• **YOUR OBJECTIVE**
Extract the text of each of the following lines verbatim, preserving its original wording, spelling, and punctuation.

================

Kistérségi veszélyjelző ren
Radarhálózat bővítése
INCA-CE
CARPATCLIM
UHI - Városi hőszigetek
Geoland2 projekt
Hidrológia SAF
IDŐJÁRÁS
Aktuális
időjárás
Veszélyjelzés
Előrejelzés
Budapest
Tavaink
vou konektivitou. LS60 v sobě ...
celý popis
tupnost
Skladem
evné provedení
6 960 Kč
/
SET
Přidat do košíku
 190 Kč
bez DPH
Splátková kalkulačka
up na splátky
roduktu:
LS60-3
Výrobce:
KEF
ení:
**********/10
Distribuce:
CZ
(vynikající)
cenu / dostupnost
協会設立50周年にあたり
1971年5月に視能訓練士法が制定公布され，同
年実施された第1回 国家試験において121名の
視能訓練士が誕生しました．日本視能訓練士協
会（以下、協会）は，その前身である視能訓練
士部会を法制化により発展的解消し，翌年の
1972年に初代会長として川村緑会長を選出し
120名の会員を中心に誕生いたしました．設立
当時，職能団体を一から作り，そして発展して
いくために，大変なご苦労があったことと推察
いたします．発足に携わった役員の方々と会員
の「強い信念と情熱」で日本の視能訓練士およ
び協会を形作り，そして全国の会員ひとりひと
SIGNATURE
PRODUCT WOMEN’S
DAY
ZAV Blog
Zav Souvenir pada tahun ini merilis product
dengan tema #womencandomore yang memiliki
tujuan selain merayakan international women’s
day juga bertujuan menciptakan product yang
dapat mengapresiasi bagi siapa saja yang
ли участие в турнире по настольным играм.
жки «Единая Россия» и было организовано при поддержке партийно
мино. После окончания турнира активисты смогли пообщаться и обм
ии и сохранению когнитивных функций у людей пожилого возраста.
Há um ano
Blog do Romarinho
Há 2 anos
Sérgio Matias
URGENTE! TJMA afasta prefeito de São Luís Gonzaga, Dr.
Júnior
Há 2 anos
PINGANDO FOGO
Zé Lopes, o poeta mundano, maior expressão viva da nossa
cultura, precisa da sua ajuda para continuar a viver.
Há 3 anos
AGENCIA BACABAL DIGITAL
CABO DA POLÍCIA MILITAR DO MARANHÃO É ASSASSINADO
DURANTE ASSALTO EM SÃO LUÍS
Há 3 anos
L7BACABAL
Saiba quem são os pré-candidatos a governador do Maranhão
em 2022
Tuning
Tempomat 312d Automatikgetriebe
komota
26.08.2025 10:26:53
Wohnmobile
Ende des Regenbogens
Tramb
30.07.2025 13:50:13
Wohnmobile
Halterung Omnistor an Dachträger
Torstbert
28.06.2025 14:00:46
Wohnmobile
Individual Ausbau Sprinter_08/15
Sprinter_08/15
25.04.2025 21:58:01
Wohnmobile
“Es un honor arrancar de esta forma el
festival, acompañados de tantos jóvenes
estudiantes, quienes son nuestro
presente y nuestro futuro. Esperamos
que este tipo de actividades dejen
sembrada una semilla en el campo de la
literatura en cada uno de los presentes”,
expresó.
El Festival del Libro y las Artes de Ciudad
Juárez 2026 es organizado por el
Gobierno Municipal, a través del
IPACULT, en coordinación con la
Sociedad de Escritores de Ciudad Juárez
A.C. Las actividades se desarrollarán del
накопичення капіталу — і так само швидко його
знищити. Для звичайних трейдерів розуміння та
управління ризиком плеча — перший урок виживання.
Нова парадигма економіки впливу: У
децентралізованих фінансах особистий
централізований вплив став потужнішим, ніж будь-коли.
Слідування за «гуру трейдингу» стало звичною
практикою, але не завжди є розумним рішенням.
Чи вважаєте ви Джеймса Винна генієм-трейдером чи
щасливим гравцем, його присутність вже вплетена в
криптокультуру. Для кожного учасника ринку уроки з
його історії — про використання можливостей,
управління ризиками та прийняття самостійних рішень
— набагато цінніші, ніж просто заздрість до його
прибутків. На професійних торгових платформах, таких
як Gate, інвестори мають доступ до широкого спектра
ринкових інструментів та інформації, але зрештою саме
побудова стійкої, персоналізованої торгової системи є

================

• **EXPECTED ANSWER**
Kistérségi veszélyjelző ren
Radarhálózat bővítése
INCA-CE
CARPATCLIM
UHI - Városi hőszigetek
Geoland2 projekt
Hidrológia SAF
IDŐJÁRÁS
Aktuális
időjárás
Veszélyjelzés
Előrejelzés
Budapest
Tavaink
vou konektivitou. LS60 v sobě ...
celý popis
tupnost
Skladem
evné provedení
6 960 Kč
/
SET
Přidat do košíku
 190 Kč
bez DPH
Splátková kalkulačka
up na splátky
roduktu:
LS60-3
Výrobce:
KEF
ení:
**********/10
Distribuce:
CZ
(vynikající)
cenu / dostupnost
協会設立50周年にあたり
1971年5月に視能訓練士法が制定公布され，同
年実施された第1回 国家試験において121名の
視能訓練士が誕生しました．日本視能訓練士協
会（以下、協会）は，その前身である視能訓練
士部会を法制化により発展的解消し，翌年の
1972年に初代会長として川村緑会長を選出し
120名の会員を中心に誕生いたしました．設立
当時，職能団体を一から作り，そして発展して
いくために，大変なご苦労があったことと推察
いたします．発足に携わった役員の方々と会員
の「強い信念と情熱」で日本の視能訓練士およ
び協会を形作り，そして全国の会員ひとりひと
SIGNATURE
PRODUCT WOMEN’S
DAY
ZAV Blog
Zav Souvenir pada tahun ini merilis product
dengan tema #womencandomore yang memiliki
tujuan selain merayakan international women’s
day juga bertujuan menciptakan product yang
dapat mengapresiasi bagi siapa saja yang
ли участие в турнире по настольным играм.
жки «Единая Россия» и было организовано при поддержке партийно
мино. После окончания турнира активисты смогли пообщаться и обм
ии и сохранению когнитивных функций у людей пожилого возраста.
Há um ano
Blog do Romarinho
Há 2 anos
Sérgio Matias
URGENTE! TJMA afasta prefeito de São Luís Gonzaga, Dr.
Júnior
Há 2 anos
PINGANDO FOGO
Zé Lopes, o poeta mundano, maior expressão viva da nossa
cultura, precisa da sua ajuda para continuar a viver.
Há 3 anos
AGENCIA BACABAL DIGITAL
CABO DA POLÍCIA MILITAR DO MARANHÃO É ASSASSINADO
DURANTE ASSALTO EM SÃO LUÍS
Há 3 anos
L7BACABAL
Saiba quem são os pré-candidatos a governador do Maranhão
em 2022
Tuning
Tempomat 312d Automatikgetriebe
komota
26.08.2025 10:26:53
Wohnmobile
Ende des Regenbogens
Tramb
30.07.2025 13:50:13
Wohnmobile
Halterung Omnistor an Dachträger
Torstbert
28.06.2025 14:00:46
Wohnmobile
Individual Ausbau Sprinter_08/15
Sprinter_08/15
25.04.2025 21:58:01
Wohnmobile
“Es un honor arrancar de esta forma el
festival, acompañados de tantos jóvenes
estudiantes, quienes son nuestro
presente y nuestro futuro. Esperamos
que este tipo de actividades dejen
sembrada una semilla en el campo de la
literatura en cada uno de los presentes”,
expresó.
El Festival del Libro y las Artes de Ciudad
Juárez 2026 es organizado por el
Gobierno Municipal, a través del
IPACULT, en coordinación con la
Sociedad de Escritores de Ciudad Juárez
A.C. Las actividades se desarrollarán del
накопичення капіталу — і так само швидко його
знищити. Для звичайних трейдерів розуміння та
управління ризиком плеча — перший урок виживання.
Нова парадигма економіки впливу: У
децентралізованих фінансах особистий
централізований вплив став потужнішим, ніж будь-коли.
Слідування за «гуру трейдингу» стало звичною
практикою, але не завжди є розумним рішенням.
Чи вважаєте ви Джеймса Винна генієм-трейдером чи
щасливим гравцем, його присутність вже вплетена в
криптокультуру. Для кожного учасника ринку уроки з
його історії — про використання можливостей,
управління ризиками та прийняття самостійних рішень
— набагато цінніші, ніж просто заздрість до його
прибутків. На професійних торгових платформах, таких
як Gate, інвестори мають доступ до широкого спектра
ринкових інструментів та інформації, але зрештою саме
побудова стійкої, персоналізованої торгової системи є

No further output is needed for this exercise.